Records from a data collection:
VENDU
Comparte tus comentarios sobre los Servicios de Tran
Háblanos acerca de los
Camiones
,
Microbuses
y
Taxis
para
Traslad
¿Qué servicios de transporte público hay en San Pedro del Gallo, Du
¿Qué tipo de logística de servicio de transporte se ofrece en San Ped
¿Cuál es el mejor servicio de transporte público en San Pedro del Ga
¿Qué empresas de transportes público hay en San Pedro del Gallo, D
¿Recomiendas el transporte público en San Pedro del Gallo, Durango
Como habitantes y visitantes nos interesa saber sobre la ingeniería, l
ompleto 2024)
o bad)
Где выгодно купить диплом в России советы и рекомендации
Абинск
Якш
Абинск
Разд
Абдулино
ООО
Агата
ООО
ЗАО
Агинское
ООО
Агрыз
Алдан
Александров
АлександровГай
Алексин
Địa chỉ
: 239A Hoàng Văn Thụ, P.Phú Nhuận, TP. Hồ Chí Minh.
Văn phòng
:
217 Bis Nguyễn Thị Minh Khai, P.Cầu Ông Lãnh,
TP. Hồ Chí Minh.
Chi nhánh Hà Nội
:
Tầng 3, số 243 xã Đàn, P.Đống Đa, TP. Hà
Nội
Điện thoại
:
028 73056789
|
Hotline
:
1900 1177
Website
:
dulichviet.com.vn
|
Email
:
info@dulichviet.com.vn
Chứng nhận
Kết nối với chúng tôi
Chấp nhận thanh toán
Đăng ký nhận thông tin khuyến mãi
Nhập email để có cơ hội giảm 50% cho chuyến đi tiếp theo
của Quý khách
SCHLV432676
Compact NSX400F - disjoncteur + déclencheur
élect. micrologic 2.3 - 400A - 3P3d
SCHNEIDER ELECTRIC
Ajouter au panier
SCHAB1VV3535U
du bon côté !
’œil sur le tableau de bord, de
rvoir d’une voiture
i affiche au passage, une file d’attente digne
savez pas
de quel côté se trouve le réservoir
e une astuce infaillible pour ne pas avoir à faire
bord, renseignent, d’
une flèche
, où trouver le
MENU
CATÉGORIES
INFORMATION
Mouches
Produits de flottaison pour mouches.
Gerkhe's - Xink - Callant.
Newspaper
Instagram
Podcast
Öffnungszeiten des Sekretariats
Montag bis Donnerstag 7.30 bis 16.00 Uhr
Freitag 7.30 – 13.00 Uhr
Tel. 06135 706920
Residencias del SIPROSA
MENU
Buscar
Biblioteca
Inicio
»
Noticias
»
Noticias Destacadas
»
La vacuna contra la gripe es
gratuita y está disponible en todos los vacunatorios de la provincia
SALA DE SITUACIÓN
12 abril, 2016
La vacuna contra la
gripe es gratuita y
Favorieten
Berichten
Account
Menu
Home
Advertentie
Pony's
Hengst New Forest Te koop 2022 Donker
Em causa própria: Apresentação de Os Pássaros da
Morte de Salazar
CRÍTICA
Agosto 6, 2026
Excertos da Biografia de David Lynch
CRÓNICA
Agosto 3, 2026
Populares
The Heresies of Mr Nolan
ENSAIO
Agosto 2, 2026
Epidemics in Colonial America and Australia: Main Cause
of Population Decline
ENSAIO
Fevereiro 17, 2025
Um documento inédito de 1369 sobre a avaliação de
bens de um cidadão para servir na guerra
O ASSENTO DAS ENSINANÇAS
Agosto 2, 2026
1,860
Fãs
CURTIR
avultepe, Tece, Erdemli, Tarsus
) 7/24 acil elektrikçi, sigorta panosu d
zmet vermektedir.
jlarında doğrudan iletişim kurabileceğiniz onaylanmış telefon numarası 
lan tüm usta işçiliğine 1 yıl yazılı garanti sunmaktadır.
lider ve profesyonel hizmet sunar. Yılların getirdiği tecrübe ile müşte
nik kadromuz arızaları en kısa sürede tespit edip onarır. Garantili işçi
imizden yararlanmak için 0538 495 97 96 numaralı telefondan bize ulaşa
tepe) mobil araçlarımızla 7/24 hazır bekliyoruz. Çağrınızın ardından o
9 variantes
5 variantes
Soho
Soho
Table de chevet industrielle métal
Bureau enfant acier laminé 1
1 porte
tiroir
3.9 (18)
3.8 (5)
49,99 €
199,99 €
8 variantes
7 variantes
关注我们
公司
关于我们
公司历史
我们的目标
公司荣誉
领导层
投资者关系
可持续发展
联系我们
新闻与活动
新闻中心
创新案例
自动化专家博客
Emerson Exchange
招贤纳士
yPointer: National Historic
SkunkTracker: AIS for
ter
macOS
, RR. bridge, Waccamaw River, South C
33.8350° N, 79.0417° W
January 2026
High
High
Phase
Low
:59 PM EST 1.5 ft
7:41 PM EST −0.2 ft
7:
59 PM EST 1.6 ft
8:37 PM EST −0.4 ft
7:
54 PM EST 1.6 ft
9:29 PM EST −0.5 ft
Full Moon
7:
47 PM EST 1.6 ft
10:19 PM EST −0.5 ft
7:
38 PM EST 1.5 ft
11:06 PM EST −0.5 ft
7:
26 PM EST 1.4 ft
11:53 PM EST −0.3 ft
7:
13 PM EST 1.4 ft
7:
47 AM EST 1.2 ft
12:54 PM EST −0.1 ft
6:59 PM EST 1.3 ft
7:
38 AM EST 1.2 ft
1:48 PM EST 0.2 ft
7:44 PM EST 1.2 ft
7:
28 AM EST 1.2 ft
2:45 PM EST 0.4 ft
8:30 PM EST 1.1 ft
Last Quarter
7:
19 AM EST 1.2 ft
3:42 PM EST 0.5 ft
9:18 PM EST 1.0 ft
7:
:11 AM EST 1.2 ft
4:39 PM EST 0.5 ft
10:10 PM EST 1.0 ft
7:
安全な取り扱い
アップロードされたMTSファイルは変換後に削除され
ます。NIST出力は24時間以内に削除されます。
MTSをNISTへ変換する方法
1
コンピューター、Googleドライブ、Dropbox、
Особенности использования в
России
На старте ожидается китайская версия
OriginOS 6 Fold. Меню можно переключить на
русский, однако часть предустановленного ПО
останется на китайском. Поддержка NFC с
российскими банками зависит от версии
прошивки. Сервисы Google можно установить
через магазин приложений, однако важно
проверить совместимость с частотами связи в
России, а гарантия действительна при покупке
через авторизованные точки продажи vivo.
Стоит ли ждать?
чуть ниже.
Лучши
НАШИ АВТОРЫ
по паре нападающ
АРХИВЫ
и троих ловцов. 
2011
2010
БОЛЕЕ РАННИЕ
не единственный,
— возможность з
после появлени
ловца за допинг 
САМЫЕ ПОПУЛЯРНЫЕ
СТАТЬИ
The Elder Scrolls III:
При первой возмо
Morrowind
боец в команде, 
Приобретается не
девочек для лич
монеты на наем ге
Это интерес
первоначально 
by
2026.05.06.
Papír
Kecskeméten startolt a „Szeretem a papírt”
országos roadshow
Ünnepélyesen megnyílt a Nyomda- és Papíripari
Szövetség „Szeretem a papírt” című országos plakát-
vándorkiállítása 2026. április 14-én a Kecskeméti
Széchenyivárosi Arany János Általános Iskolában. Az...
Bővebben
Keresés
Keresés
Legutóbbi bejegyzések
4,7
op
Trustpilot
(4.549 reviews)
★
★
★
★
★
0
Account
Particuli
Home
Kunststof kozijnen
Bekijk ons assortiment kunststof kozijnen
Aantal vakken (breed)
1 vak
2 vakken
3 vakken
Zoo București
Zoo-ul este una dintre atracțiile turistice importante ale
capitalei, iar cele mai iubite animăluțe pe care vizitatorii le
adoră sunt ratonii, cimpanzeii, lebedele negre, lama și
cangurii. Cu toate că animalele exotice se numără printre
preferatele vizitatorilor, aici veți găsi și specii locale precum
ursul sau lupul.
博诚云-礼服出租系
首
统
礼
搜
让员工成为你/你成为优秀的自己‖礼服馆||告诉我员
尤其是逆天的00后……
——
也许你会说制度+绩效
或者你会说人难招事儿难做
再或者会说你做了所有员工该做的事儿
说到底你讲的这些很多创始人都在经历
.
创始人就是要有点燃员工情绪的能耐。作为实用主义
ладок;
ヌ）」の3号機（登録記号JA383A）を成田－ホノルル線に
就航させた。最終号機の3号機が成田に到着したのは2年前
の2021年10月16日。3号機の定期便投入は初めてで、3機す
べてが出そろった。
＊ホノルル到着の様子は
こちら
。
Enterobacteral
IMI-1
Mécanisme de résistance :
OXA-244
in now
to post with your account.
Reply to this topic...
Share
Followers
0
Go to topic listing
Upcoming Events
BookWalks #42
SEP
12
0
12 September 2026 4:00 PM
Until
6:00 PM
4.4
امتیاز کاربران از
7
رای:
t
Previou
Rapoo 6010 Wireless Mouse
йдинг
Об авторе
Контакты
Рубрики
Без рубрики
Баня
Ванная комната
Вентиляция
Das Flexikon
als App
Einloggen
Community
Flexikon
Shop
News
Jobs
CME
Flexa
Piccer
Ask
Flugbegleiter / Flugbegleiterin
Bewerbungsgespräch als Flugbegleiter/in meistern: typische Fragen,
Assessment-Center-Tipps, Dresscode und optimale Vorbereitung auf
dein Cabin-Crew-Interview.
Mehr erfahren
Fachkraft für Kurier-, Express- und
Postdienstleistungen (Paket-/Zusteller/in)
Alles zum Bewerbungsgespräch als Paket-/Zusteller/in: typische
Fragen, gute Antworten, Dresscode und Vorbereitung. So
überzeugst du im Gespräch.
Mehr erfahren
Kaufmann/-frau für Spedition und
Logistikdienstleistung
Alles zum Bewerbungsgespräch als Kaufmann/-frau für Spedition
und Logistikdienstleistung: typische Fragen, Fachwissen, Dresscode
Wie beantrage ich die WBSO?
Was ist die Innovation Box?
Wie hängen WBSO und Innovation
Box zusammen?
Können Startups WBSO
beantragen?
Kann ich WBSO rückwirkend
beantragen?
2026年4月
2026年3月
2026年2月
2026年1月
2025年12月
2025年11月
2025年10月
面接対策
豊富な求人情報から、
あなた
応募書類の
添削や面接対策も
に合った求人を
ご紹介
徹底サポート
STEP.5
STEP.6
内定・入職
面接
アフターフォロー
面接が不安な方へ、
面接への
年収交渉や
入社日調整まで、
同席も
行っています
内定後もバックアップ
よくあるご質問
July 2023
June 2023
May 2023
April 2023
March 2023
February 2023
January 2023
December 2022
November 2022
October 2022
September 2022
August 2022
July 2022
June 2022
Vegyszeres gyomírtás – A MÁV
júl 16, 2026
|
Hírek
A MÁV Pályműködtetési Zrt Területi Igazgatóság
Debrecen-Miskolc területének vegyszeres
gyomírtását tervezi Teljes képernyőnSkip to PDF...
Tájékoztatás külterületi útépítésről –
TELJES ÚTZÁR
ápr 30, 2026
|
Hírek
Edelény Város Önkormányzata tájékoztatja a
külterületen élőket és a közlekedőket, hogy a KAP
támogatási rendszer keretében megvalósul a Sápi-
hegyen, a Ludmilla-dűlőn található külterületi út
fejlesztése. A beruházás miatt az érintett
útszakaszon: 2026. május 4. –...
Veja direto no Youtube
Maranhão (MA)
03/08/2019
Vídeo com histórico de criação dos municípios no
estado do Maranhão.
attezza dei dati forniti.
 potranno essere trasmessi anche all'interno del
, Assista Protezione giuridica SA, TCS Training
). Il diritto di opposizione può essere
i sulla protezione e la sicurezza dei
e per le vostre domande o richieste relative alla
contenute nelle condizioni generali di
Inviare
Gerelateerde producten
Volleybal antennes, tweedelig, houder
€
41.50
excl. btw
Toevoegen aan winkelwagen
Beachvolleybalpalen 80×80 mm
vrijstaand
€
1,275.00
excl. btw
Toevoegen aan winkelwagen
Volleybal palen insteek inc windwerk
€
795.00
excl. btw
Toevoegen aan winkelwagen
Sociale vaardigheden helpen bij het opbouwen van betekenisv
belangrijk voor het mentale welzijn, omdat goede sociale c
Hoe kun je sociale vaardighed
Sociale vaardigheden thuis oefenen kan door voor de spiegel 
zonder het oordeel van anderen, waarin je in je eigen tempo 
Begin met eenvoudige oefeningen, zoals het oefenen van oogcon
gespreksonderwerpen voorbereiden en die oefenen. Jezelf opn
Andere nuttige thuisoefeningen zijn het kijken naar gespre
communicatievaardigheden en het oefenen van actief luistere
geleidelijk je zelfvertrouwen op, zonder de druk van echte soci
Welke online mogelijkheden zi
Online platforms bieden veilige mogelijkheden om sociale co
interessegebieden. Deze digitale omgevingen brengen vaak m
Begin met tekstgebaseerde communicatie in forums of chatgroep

## WORK TO COMPLETE
Pick out every line above that contains the string "papírt", and copy each one.

## ANSWER BOX
Kecskeméten startolt a „Szeretem a papírt”
Szövetség „Szeretem a papírt” című országos plakát-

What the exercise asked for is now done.